Carlos René Aguilera Tamayo
Carlos René Aguilera Tamayo was born in Santiago de Cuba in 1965. In addition to exhibiting widely in Cuba, he has also shown his work in New York, the Dominican Republic, throughout Eastern and Western Europe and Latin America. In1996 he won a gold medal at the Third Caribbean and Central American Biennial in Santo Domingo.
From the beginning of his professional career Aguilera has been investigating the ongoing struggle between the will to create order and the countervailing forces of chaos. His use of color has come later in his career. Prior to 1998 most of his work was in black and white because he didn’t want color to distract from his ideas. But in the last ten years or so he has grown confident enough to use it to enhance the forces he is framing. However, he remains conservative in its use. Greens and blues are dominant in most of the backgrounds of his paintings while the figures in the foregrounds are generally rendered in pinks and whites.
Aguilera is a warrior as well as a painter. He is a “warrior” in the sense that we use the word to refer to the fighting men of the classic epics and romances of the early Greeks and Anglo-Saxons and to the great Native American chiefs. To call these men “soldiers” would be inappropriate. A warrior is a leader who fights to advance his cause with his spirit as much as with his weapons. Aguilera’s paintings are records of his battles as a patriot and as an artist.
Early on he appropriated the image of the polar bear as his signature.
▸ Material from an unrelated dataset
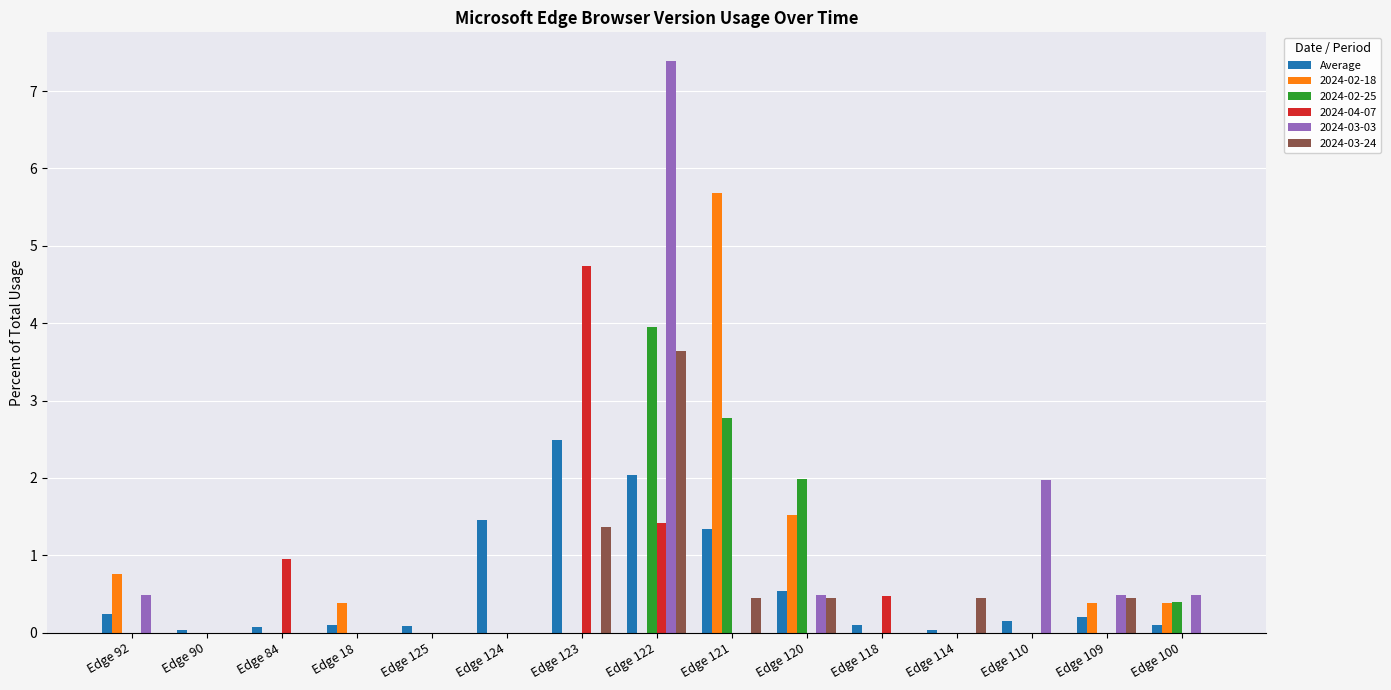

Is the value of 2024-03-03 at Edge 124 greater than the value of 2024-02-25 at Edge 122?

No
The polar bear is clearly an ironic image out of place in tropical Cuba as were the Europeans who colonized the Caribbean, the African slaves they brought with them, and most recently the Russians. The role of the bear changes from painting to painting – sometimes he is merely a witness to the struggle around him, other times he is aggressively attacking other figures. Very often he is just rooting around the ruins he finds in his territory. Aguilera has called the bear “the noise in the machine,” the price exacted by nature for trying to improve on it.
He frequently uses a tower as a counterpoint to the bear. The tower generally represents utopian efforts to build something lasting, referencing both the tower of Babel and Tatlin’s tower. Vladimir Tatlin was a Russian artist who was commissioned by the Soviets in 1919 to design a monument to the Third Communist International. The project was never built because all the resources of the new Soviet state has to be used to combat starvation, but it became known as Tatlin’s tower and became a symbol Russian avant-garde architecture and International Modernism. The juxtaposition of the bear with the tower is a direct commentary on the apparently chaotic forces of nature interacting with the utopian efforts to organize it.
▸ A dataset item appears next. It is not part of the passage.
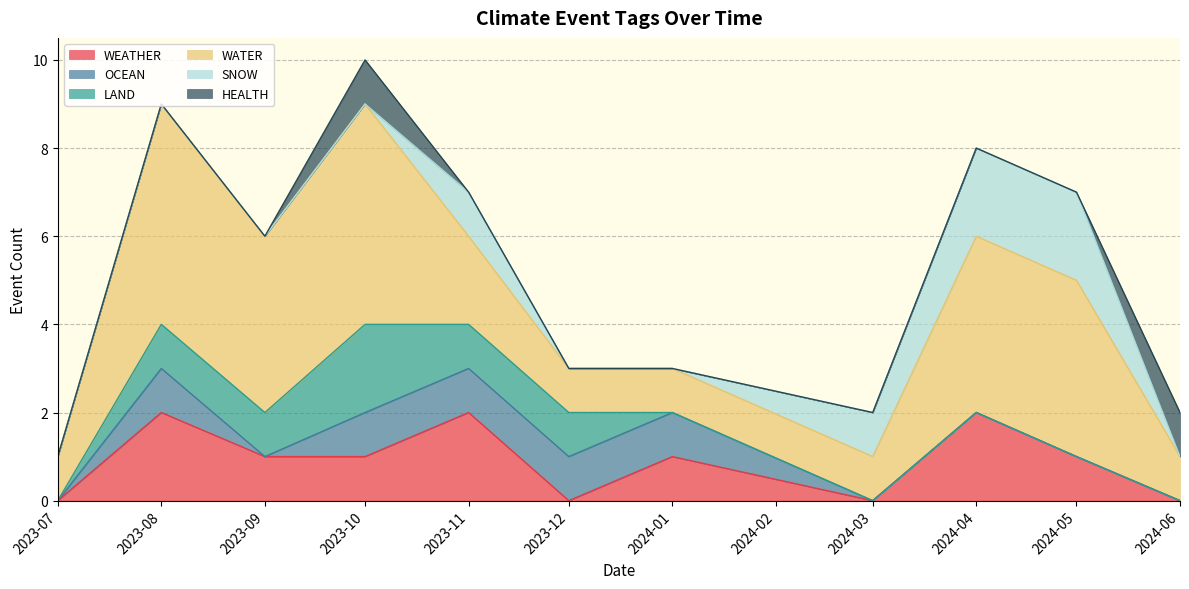

What is the difference between the maximum and second lowest values in the SNOW series?

2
Another counterpoint to the bear is Aguilera’s use of the angel. The angel ideally possesses both physical prowess and spiritual fortitude. Sometimes he morphs the angel into a modern day gladiator on a skateboard as in Camouflage for an Urban Gladiator. Other times the angel becomes Icarus whose wings made of bulletproof Kevlar are ironically riddled with bullets and who falls to earth to be torn apart by vicious dogs while apathetic soldiers stare off into space. Often the angels degenerate into heads without bodies or bodies without heads as in Warriors Killing the Wise Men. In Preparing for the Expedition Aguilera indulges in self-mockery by painting the angel as an African warrior with his face inside a polar bear skull (reminiscent of the Aztec eagle warrior), one hand holding a shield made from the bear’s fur and his torso encased in bananas.
Aguilera’s use of various non-painterly techniques to render the backgrounds of his paintings is evidence of his fundamentally optimistic view of nature and the human condition within it. Many of his paintings have dripping backgrounds that he creates using a batik technique. The dripping represents sap, blood, and water, primordial liquor that permeates everything. It is the life force that both erodes and regenerates. Sometimes he creates his backgrounds by carving a pattern out of Styrofoam and stamping the background onto the canvas. Other times he paints an aerial view of his native city of Santiago de Cuba as the background.
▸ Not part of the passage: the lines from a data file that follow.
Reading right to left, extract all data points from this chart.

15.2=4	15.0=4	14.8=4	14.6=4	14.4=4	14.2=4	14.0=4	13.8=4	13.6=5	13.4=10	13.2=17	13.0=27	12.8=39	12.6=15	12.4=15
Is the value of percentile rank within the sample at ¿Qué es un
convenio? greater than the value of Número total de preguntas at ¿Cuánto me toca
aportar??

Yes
One of his most epic paintings is called The Flood and on one level it is a description of the political situation in Cuba today. The green background is stamped with globular shapes with tails that can represent raindrops, suggest images of falling fruit, even sperm. The four figures are four responses to the political crisis facing Cuba. The polar bear is sitting down, indifferent to the rising water and even the bullet-like projectile at his rear. There is a human figure that has climbed a tree to escape the flood. A mechanical horse is rearing up on its hind legs in a panic. But the focus of the painting is the Mambi figure with a sword and long oar who is clearly preparing to launch a boat, not to come to Miami, but to ride out the flood and continue to build an independent Cuba. A Mambi is a soldier from Cuba’s independence struggle in the late 19th and early 20th centuries.
In the broadest sense, Aguilera’s paintings are about process, not ends and not means. As the Cowboy says to the Dude in the Coen brother’s movie The Big Lebowski, “Some days you get the bear and some days the bear gets you.” It would be nice to see Aguilera and Cuba get the bear.